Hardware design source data
━━━━━━━━━━━━━━━━━━━━━━━━━━━━━━

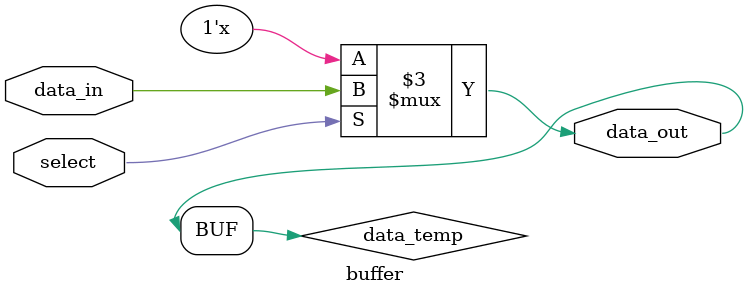
<source format=v>
module buffer(data_in, select, data_out); 
	input data_in, select; 
	output data_out; 
	
	reg data_temp;
	
	assign data_out=data_temp;
	
	always @(data_in)
	begin
	if (select)	
		data_temp=data_in;		
	end
		
endmodule 
</source>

━━━━━━━━━━━━━━━━━━━━━━━━━━━━━━

● **What the task requires**: Wherever the string "select" appears in the entries above, return the line it appears on.

● **Exercise solution**:
module buffer(data_in, select, data_out); 
	input data_in, select; 
	if (select)	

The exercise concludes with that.